One: another baby!Owh, pls don't remind me about family planning cos it's too late. haha...
Yes, i still go to the gym despite being pregnant. I've talked to my coach and we've worked out some suitable programmes for me to do. Don't worry.
Two: a promotion (=salary increment)
I received the news on that auspicious date: 090909! I was told by my clerk to pick up my promotion letter ASAP. Today, the letter is in my hands. Waiting for me to sign it. I honestly don't think that i'd receive this. Last year i was asked to fill in a form. I thought: ok, just fill it in as i was told. No expectation. I even thought i was not qualified for this. There are others out there who are more qualified than me. The 'not-so-confident' me rejects this promotion. But money is important. And at a time like this i really need it; with many kids and high cost of living, who doesnt?
Sorry to my 'humble self'. haha... I think i'm going to say YES!
Furthermore, as i've been discussing this with hubby time and again: we are very unlucky. Never won a lottery. So unlucky when it comes to money.

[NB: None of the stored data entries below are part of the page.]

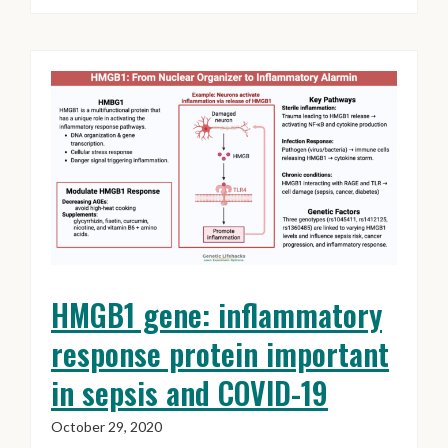
HMGB1 gene: inflammatory
response protein important
in sepsis and COVID-19
October 29, 2020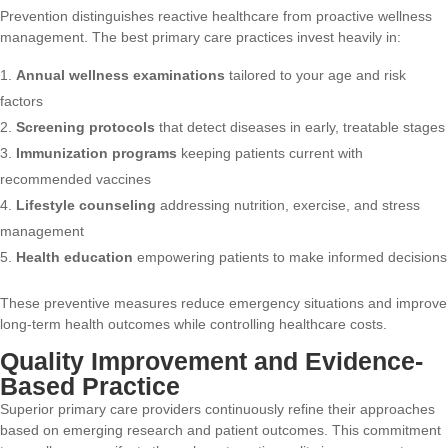
Prevention distinguishes reactive healthcare from proactive wellness
management. The best primary care practices invest heavily in:
Annual wellness examinations
tailored to your age and risk
factors
Screening protocols
that detect diseases in early, treatable stages
Immunization programs
keeping patients current with
recommended vaccines
Lifestyle counseling
addressing nutrition, exercise, and stress
management
Health education
empowering patients to make informed decisions
These preventive measures reduce emergency situations and improve
long-term health outcomes while controlling healthcare costs.
Quality Improvement and Evidence-
Based Practice
Superior primary care providers continuously refine their approaches
based on emerging research and patient outcomes. This commitment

But so lucky when it comes to children! So, this promotion is one lucky event in my life that i've never dreamed of. Should never let it go. But, am i up to the challenge? I'm trying to be positive here. That's the one thing that is really difficult for me to do. I'm a pessimist. A realist. Whatever you call it. Worry too much, so inconfident and the list goes on. Now this...I will have to tell myself over and over again to stay positive. Be confident. I do envy friends like Audrey, Ashley, Fely and mismatthew who are (to me) very confident and bold. I respect them for that. I always admire my hubby who can just walk up to the stage and talk or sing. This is my weakness. Dont have the courage to be the centre of attention. haha...so pathetic.